By Eric Uhlfelder
A play remembering the 1968 presidential campaign, how the country has changed and how it hasn’t.
Wandering several blocks west of Times Square to an old church might seem an odd place to find a tale about a presidential campaign fifty years on. But this choice of venue to host an escape from today’s cynical political discord is inspired, recalling a time when leaders were not afraid to think boldly and morally.
The playwright and sole performer, David Arrow, who in certain light bears a striking resemblance to Robert Kennedy, developed this monologue soon after having performed the lead in Jack Holmes’ acclaimed one-man play RFK.
The key difference between the two productions: RFK was a broad range of vignettes structured as tragedy; Arrow’s vision focuses on the last three months of his 1968 campaign for the Democratic nomination for president as he emerged from his family’s long shadows and found his voice. Arrow’s inspiration: a response to the crassness of the 2016 Presidential campaign and the administration that followed in recalling the lost art of speech and ideas.
Arrow’s play is all about the words: narratives describing various key moments, references to Bernard Shaw and Aeschylus, and snippets of Kennedy’s speeches, revealing a timeless compassion and understanding one would be shocked and inspired to hear today.
“We must recognize that this short life can neither be ennobled or enriched by hatred or revenge… All the phrases which have meant so much to Americans—peace and progress, justice and compassion, leadership and idealism – often sound not like stirring reminders of our nation, but call forth the cynical laughter of our young.

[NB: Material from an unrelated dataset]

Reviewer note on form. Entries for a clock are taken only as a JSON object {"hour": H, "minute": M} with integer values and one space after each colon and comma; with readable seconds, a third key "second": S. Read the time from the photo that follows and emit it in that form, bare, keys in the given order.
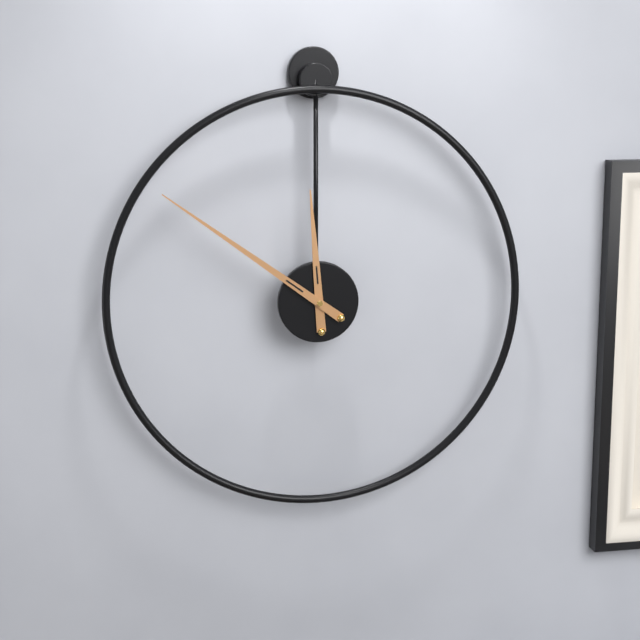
{"hour": 11, "minute": 51}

Not because they do not believe them, but because they do not think our leaders mean them.”
Eric Nightengales’ direction merges a changing panoply of black-and-white images and newspaper headlines projected on the back of the stage with historical soundtracks that surrounded Kennedy’s visits across the nation. He switches between spot and stage lighting to distinguish speeches from narrative. The proscenium stage is framed by a collage of Kennedy placards. And he employs the tumbling letters of a railroad station departure board to indicate the various whistle stops Kennedy made as he crossed the country to his final stop in Los Angeles.
The intimacy of St. Clement’s brings the audience right into the mix, from his stumps at various universities, a visit to an Indian reservation, to a black ghetto in Indianapolis where he announced to an unsuspecting crowd the assassination of Martin Luther King. Turns out, Indianapolis was the only city that didn’t burn that night.
Arrow fails to consistently hold Bobby’s heavy Boston twang. And a commitment to authenticity may have prevented him from more effectively modulating his voice at the expense of dramatic effect. But he delivers an impassioned performance, tracking deftly back and forth across the stage to help convey the various venues to which he takes the audience.
At the end of the 90-minute production, Edward Kennedy issues the most poignant, eloquent coda to the campaign and to his younger sibling’s life: “My brother need not be idealized or enlarged in death beyond what he was in life; to be remembered simply as a good and decent man, who saw wrong and tried to right it, saw suffering and tried to heal it, saw war and tried to stop it.”
Kennedy: Bobby’s Last Crusade opened November 8 at the Theatre at St. Clements, 423 West 46th Street, and runs through December 9th.